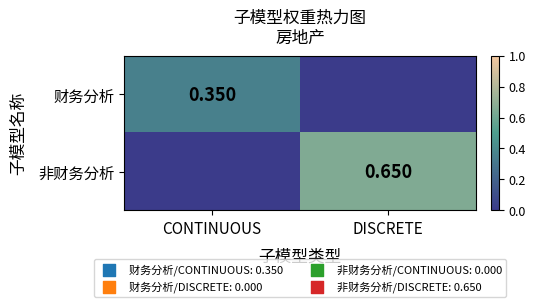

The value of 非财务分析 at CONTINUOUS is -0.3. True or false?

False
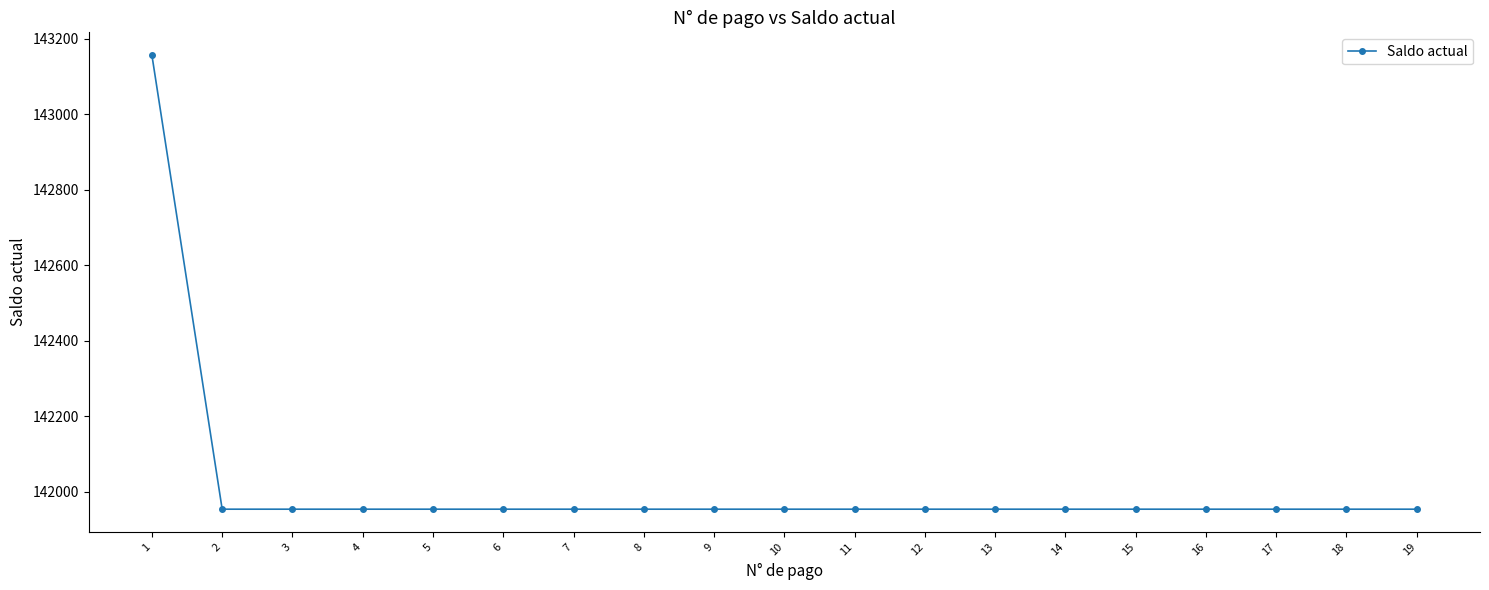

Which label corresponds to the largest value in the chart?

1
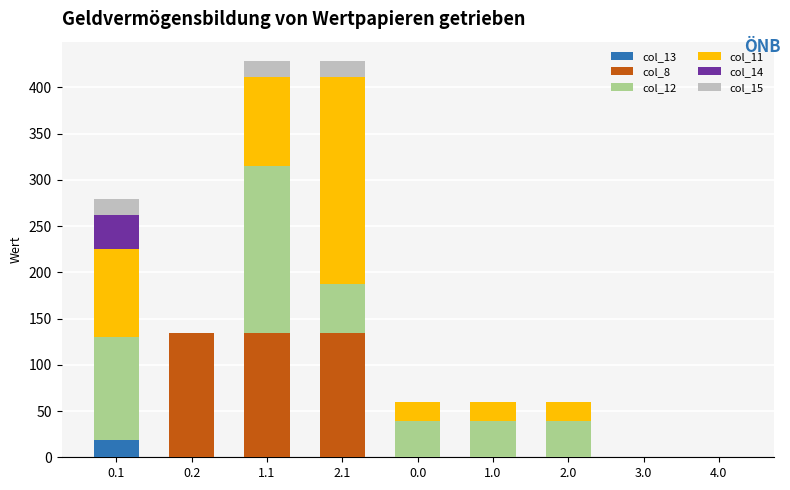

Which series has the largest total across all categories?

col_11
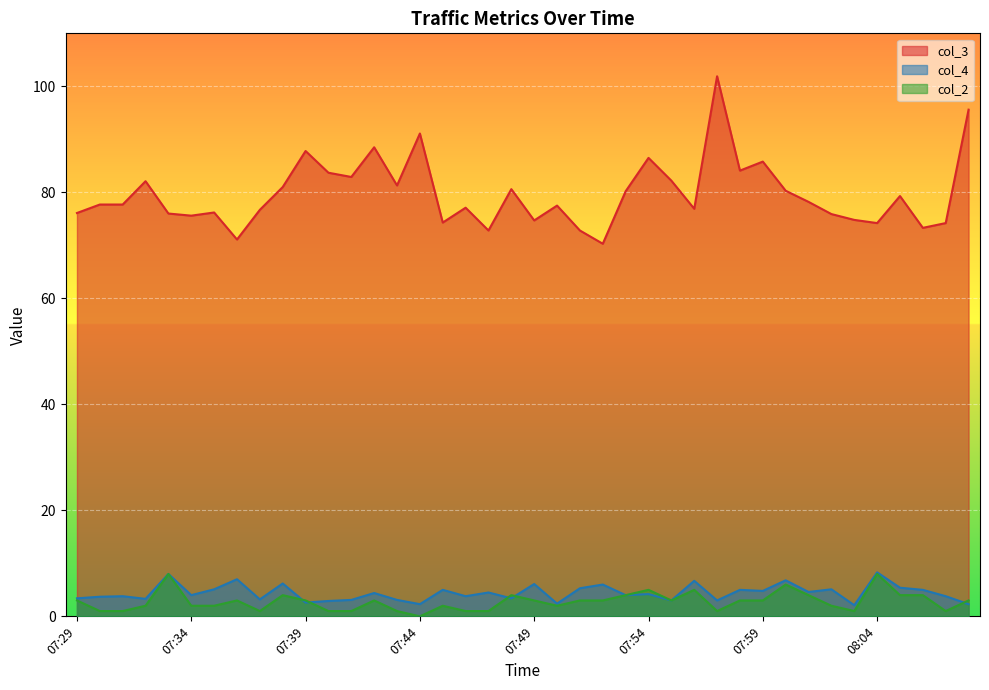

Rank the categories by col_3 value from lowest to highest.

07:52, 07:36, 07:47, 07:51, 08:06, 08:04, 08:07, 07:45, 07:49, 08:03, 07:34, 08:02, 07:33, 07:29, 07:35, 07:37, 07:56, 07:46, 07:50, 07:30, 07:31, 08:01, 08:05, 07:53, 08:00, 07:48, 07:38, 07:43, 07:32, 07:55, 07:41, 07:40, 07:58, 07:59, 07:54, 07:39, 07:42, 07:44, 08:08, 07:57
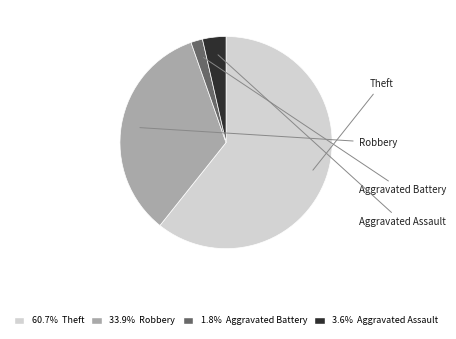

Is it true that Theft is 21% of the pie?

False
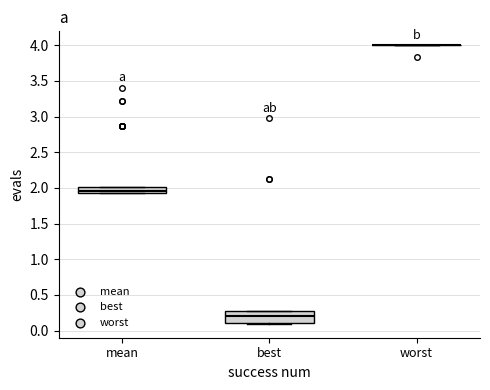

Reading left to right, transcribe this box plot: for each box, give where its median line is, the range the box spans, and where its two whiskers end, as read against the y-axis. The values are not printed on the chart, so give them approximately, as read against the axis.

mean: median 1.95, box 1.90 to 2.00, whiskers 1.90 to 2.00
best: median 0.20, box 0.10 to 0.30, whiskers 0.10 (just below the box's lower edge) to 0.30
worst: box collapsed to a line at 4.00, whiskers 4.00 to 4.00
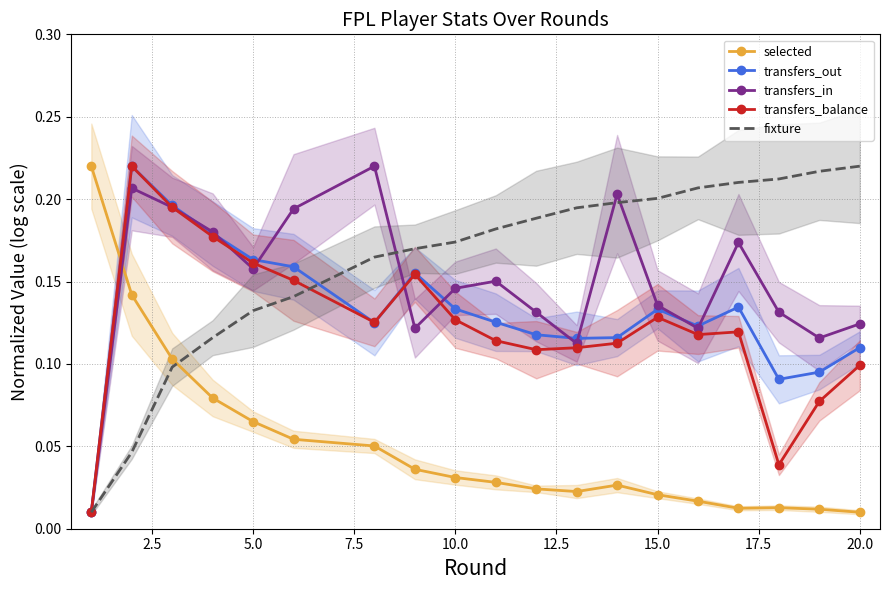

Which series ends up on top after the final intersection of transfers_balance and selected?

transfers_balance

··········

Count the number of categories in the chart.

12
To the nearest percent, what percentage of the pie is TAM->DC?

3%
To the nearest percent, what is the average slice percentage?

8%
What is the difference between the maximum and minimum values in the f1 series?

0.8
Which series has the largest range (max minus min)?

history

··········

▸ What the task requires
Copy out the lines of the material above, from the line holding "Which series has the largest total" through the line holding "07:44, 08:08, 07:57", both included, and leave the pictures out of your answer.

▸ Expected output
Which series has the largest total across all categories?

col_11

Rank the categories by col_3 value from lowest to highest.

07:52, 07:36, 07:47, 07:51, 08:06, 08:04, 08:07, 07:45, 07:49, 08:03, 07:34, 08:02, 07:33, 07:29, 07:35, 07:37, 07:56, 07:46, 07:50, 07:30, 07:31, 08:01, 08:05, 07:53, 08:00, 07:48, 07:38, 07:43, 07:32, 07:55, 07:41, 07:40, 07:58, 07:59, 07:54, 07:39, 07:42, 07:44, 08:08, 07:57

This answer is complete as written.